[Selected excerpt]

One  Monday my boss told me he'd come in to work on Saturday, and found our suite door ajar. He asked if I could try to find out what happened. I called Bill, the building manager, to ask if I could get a look at the security tapes and told him the reason why. Bill informed me that what I was saying made no sense -- that our door couldn't have been open on Saturday morning, because he was there on Saturday afternoon, and he saw our door closed. Well...yes, my boss would have closed and locked the door by then...um...?

"Bill," I said, "Andy didn't...leave it open when he left..."  Bill's response was, "Dear, I told you, I was personally there and the door was closed." Then he told me I could view the security tapes, but only if one of his guys was sitting with me, and they're really busy with real work.

This mansplaining phenomenon is not a new one, but the Rebecca Stolnit article did spark a renewed dialogue among women online, triggering a renewed social media sharing of our common experience handling the special kind of presumptuous self-importance that only mansplainers seem to summon when informing women what they need, what they want, and telling them how they feel about themselves and about the world.

War on Women: How much more evidence do you need?

In the myopic Republican war on women this insanity extends to astonishing comments about rape and reproductive rights, and even extends to the GOP insistence that there is no "war on women" at all. So ingrained is this point of view that there remains a significant portion of the American population that refuses to accept the idea that we willfully perpetuate a rape culture, even as situations such as the Steubenville case exhibit the fallout of just such a culture. There is no rape culture? Get on our side of the fence and say that.

It's 2013, but women still have a problem being heard. Even more insulting than that, we're constantly challenged to provide evidence that there's an actual sexism problem.

Provide evidence?

Even as male politicians spend an inordinate amount of time and resources attempting to regulate our vaginas? They're obsessed with vaginas. They're constantly pounding gavels and pulpits and bibles over vaginas, and attempting to unravel two hundred years of progress under the laughable guise of "family values."

[/Selected excerpt]

**What to work on**.
[A] Translate this sentence from the essay on mansplaining into Spanish: "It's 2013, but women still have a problem being heard."
[B] Reproduce the essay on mansplaining from "War on Women: How" up to and including "actual sexism problem.".
[C] Please write what comes next in the essay on mansplaining, picking up after its last sentence.

[Excerpted records]

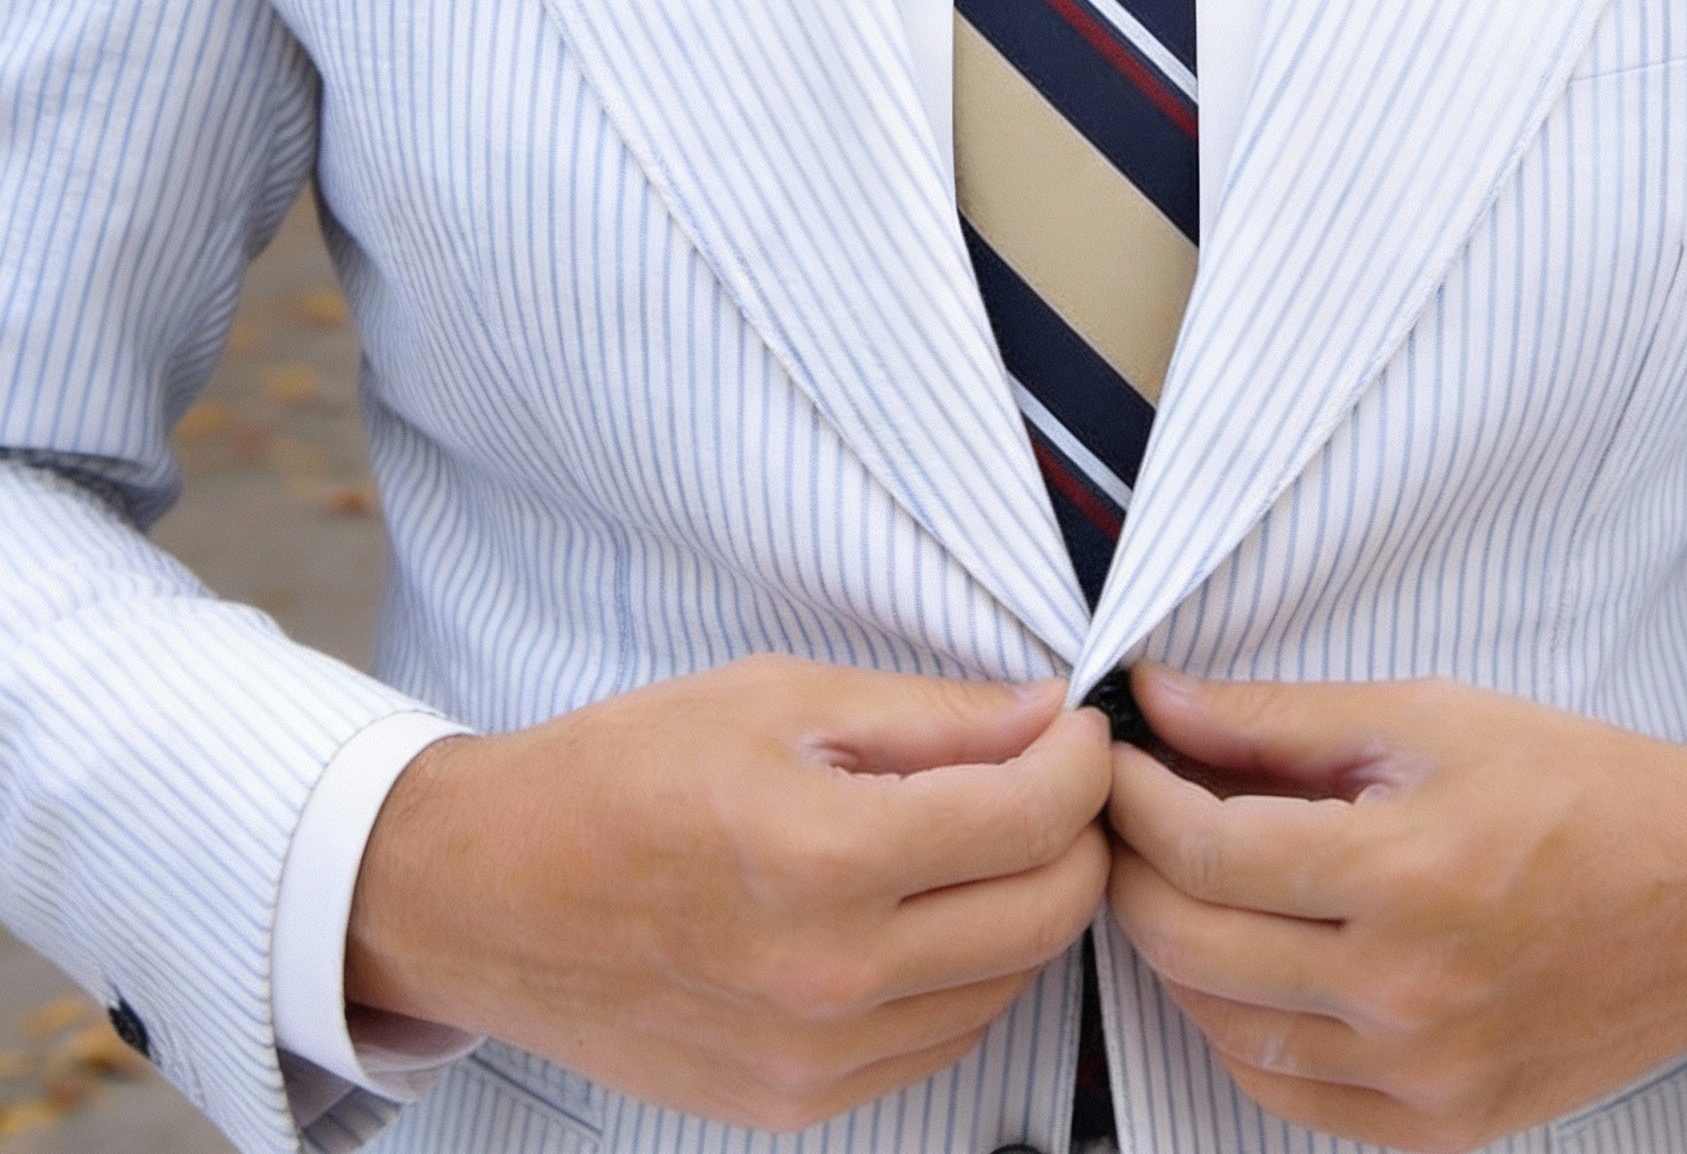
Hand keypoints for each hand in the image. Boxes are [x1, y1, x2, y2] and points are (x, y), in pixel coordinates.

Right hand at [346, 655, 1110, 1131]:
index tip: (1079, 723)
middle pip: (1046, 912)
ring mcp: (815, 1059)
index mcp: (825, 855)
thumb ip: (933, 716)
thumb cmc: (624, 769)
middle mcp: (831, 977)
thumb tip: (1050, 715)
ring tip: (996, 834)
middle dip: (1080, 832)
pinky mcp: (794, 1103)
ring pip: (1009, 983)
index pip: (1030, 816)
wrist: (488, 892)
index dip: (1081, 759)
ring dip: (1032, 903)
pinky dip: (971, 970)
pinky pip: (943, 1040)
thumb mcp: (779, 699)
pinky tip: (935, 908)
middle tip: (1055, 774)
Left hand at [1107, 666, 1686, 1153]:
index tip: (1113, 755)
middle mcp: (1409, 995)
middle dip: (1133, 869)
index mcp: (1407, 875)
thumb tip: (1155, 698)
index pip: (1206, 853)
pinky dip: (1237, 1028)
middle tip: (1127, 813)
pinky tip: (1242, 962)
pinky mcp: (1445, 1128)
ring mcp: (1427, 1077)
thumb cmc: (1574, 786)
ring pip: (1223, 1028)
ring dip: (1175, 949)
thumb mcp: (1424, 719)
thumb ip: (1274, 719)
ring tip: (1181, 877)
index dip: (1134, 799)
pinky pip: (1288, 1094)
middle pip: (1193, 946)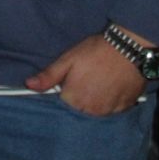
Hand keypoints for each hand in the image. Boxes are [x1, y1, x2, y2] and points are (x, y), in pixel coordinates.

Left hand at [25, 32, 146, 114]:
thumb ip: (49, 76)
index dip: (64, 92)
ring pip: (95, 111)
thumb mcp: (68, 60)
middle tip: (86, 79)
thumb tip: (29, 85)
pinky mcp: (125, 108)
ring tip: (98, 82)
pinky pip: (112, 109)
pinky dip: (109, 101)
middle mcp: (92, 111)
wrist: (129, 48)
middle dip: (79, 98)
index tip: (69, 82)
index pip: (62, 104)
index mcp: (74, 100)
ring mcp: (109, 111)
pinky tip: (111, 87)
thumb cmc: (95, 52)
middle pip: (79, 109)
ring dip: (94, 101)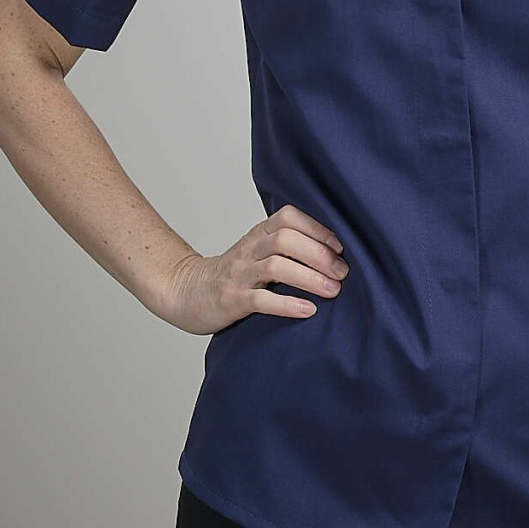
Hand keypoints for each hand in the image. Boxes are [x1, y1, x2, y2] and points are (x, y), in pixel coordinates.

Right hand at [157, 203, 348, 334]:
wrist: (185, 292)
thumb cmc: (232, 274)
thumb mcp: (257, 251)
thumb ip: (286, 246)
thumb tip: (335, 253)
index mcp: (258, 234)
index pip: (288, 217)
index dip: (317, 229)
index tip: (340, 247)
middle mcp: (249, 249)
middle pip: (285, 240)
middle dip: (319, 255)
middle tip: (342, 273)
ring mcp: (239, 274)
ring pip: (275, 267)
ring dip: (309, 277)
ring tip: (333, 290)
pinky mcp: (231, 300)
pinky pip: (260, 300)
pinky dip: (287, 304)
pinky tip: (308, 310)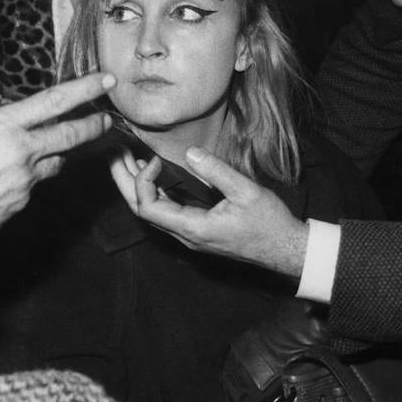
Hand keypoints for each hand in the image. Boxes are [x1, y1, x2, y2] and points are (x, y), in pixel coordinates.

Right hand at [0, 42, 113, 247]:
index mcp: (4, 127)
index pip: (54, 102)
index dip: (85, 89)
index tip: (106, 81)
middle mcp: (22, 152)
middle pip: (70, 135)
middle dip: (93, 125)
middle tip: (107, 118)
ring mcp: (25, 180)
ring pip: (56, 161)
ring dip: (65, 151)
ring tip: (68, 142)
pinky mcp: (21, 202)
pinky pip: (36, 183)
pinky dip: (36, 173)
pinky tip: (24, 170)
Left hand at [110, 146, 308, 278]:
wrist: (285, 249)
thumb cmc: (269, 223)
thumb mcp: (247, 192)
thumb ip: (216, 171)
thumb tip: (190, 152)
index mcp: (193, 228)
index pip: (148, 208)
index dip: (143, 181)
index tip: (155, 159)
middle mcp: (186, 235)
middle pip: (142, 211)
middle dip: (125, 182)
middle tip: (115, 155)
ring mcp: (190, 235)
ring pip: (152, 213)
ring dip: (138, 187)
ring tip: (128, 161)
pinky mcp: (196, 231)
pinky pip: (166, 214)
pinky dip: (155, 193)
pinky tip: (155, 176)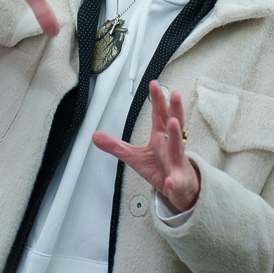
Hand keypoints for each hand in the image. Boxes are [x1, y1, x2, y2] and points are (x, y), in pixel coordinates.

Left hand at [93, 80, 199, 212]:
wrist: (179, 188)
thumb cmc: (161, 168)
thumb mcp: (134, 156)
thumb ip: (116, 145)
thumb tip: (95, 136)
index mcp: (160, 137)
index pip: (159, 115)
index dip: (157, 100)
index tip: (154, 84)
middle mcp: (171, 146)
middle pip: (174, 124)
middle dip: (175, 108)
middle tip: (175, 94)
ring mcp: (176, 162)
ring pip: (178, 148)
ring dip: (176, 135)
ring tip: (174, 123)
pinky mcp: (179, 181)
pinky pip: (177, 181)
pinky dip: (174, 181)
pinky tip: (171, 181)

[/Excerpted records]

**Answers for the exercise**.
[A] Es 2013, pero las mujeres todavía tienen problemas para ser escuchadas.

[B]
War on Women: How much more evidence do you need?

In the myopic Republican war on women this insanity extends to astonishing comments about rape and reproductive rights, and even extends to the GOP insistence that there is no "war on women" at all. So ingrained is this point of view that there remains a significant portion of the American population that refuses to accept the idea that we willfully perpetuate a rape culture, even as situations such as the Steubenville case exhibit the fallout of just such a culture. There is no rape culture? Get on our side of the fence and say that.

It's 2013, but women still have a problem being heard. Even more insulting than that, we're constantly challenged to provide evidence that there's an actual sexism problem.

[C]
Even as these same vagina-obsessed lawmakers constantly pigeonhole us as sluts, troublemakers and lesbians just for asking for a seat at the table?

Even as the subsequent narrative about the Steubenville rapists coming from the media and the community maintained that these guys deserve leniency instead of punishment since they were unaware they were doing anything wrong?
Having public standing as a writer of history has helped me stand my ground, but few women get that boost, and billions of women are out there on this 6-billion-person planet being told that they are not reliable witnesses to their own lives, that the truth is not their property, now or ever. This goes way beyond Men Explaining Things, but it's part of the same archipelago of arrogance.
-  Rebecca Stolnit, "Men Who Explain Things," Los Angeles Times, April 2008
Mansplaining is the stuff of arrogance at best, oppression at worst, whether it be in a political, professional or personal setting.  At its most trivial, it comes down to one thing: respect. In talking about day-to-day life in America, we're not even including Steubenville and the next-level violence perpetrated upon women. On a day-to-day level, we're just talking about any conversation in which the woman has to deal with men interrupting, ignoring, dismissing.

Of course, there are millions of honorable, respectful and professional men out there. But some of you need to take a closer look, because you may not even realize what you're doing. If you think of yourself as a man who respects  women, yet your reflexive first reaction is to doubt her, then you just might be a mansplainer. You're also the worst kind, because you don't know you have a problem, therefore you're my problem.

The guy at work, he's one of those. He thinks he respects women. But he is unable to hear my voice, both figuratively and literally. He has one of those very loud speaking voices. You can hear every one of his phone conversations all over the office. My voice is soft, I don't tend to raise it. Whenever I begin to speak and he interrupts me, if I keep right on speaking (the professional woman's defense that means "I'm talking now") he just increases his volume. It's gotten to the point where it's easier just to let him talk, wait for an opening and try again.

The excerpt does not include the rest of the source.